L'enquête fut confiée au NTSB. Les boîtes noires furent récupérées et analysées.
En se basant sur les premiers témoignages visuels, les enquêteurs établirent que l'avion avait décroché sans pouvoir prendre de l'altitude et pensèrent d'abord que l'avion avait fait face à un cisaillement de vent. Toutefois, l'examen des paramètres de vol permit d'écarter cette hypothèse. L'avion avait décollé à une vitesse de 169 nœuds (306 km/h) puis avait continué à accélérer jusqu'à 184 nœuds en s'élevant de 48 pieds. Ces vitesses n'allaient pas dans le sens d'un cisaillement de vent qui, au contraire, aurait ralenti l'avion.
Les enregistrements montrèrent que l'avertisseur de décrochage (qui fait trembler les commandes de vol) avait fonctionné pendant les 14 secondes du vol et que l'alarme vocale avait retenti quatre fois. Avec les volets sortis en position de décollage et les becs de bord d'attaque déployés, la vitesse de décrochage de l'avion était d'environ 121 nœuds. Avec les volets rentrés et les becs sortis elle montait à 128 nœuds, bien en deçà de la vitesse de l'avion au moment des faits. Pourtant l'avertisseur de décrochage avait persisté. Les enquêteurs montrèrent que la seule configuration qui pouvait activer l'avertisseur de la sorte était la configuration de croisière, c'est-à-dire volets et becs entièrement rentrés. Autrement dit, il apparut aux enquêteurs que l'avion avait décollé sans volets et sans becs déployés, ce qui fut confirmé par l'analyse des boîtes noires qui montra, en outre, qu'à aucun moment les pilotes ne les avaient actionnés. L'analyse de la boîte noire fut corroborée par l'examen des débris. Les volets furent retrouvés en position rentrée. Si les pilotes les avaient mis en position de décollage et en imaginant que la destruction des systèmes hydrauliques aient provoqués leur rentrée, ils n'auraient pas eu le temps de se rétracter complètement avant l'impact au sol. Il aurait fallu environ 6 secondes, or il s'est écoulé moins de deux secondes entre l'impact sur le hangar et le crash au sol. De même l'analyse d'un morceau d'aile permit de conclure que les becs de bord d'attaque étaient rentrés au moment du crash.
L'avion n'était donc pas configuré pour décoller.

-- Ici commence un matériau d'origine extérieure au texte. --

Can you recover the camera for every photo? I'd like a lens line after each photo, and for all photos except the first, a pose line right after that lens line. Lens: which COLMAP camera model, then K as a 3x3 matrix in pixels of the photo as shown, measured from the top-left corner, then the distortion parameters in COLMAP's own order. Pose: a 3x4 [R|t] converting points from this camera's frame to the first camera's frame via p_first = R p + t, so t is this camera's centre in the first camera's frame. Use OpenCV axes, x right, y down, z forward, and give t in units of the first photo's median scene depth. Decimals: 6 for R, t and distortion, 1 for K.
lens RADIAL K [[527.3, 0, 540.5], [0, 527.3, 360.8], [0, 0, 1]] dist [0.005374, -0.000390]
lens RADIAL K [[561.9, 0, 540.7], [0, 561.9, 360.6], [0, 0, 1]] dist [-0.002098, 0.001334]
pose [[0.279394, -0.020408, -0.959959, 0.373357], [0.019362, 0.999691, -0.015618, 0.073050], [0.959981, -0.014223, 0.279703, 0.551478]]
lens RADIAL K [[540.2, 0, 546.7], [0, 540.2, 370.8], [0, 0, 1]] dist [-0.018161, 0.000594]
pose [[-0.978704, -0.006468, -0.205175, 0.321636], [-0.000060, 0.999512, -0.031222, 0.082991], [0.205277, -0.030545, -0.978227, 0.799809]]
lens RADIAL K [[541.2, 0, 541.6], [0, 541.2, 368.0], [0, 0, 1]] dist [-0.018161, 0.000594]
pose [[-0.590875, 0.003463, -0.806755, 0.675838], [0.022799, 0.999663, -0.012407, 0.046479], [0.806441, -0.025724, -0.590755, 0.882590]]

Pourtant le DC-9 était équipé d'une alarme permettant d'avertir les pilotes que l'avion n'était pas en configuration de décollage ; or il apparut à l'écoute des enregistrements des boîtes noires que cette alarme n'avait pas retenti, à cause d'un problème d'alimentation électrique dont l'origine ne put être déterminée. Cependant cette alarme n'était là qu'en dernier recours. Il appartenait aux pilotes de vérifier que leur avion était configuré correctement, ce qu'ils n'ont visiblement pas fait. À l'écoute des enregistrements les enquêteurs s'aperçurent que les entrées de check-list permettant justement de s'assurer du déploiement des volets et des becs, n'avait pas été récitées. C'est donc cette erreur qui fut à l'origine de l'accident. Une erreur incroyable et inacceptable à ce niveau de professionnalisme. Les enregistrements montrèrent même que les pilotes avaient fait plusieurs erreurs dans les procédures d'énonciation des check-lists.
Si les pilotes avaient seulement mis les volets en position décollage, l'avion aurait décollé et serait passé au-dessus des lampadaires.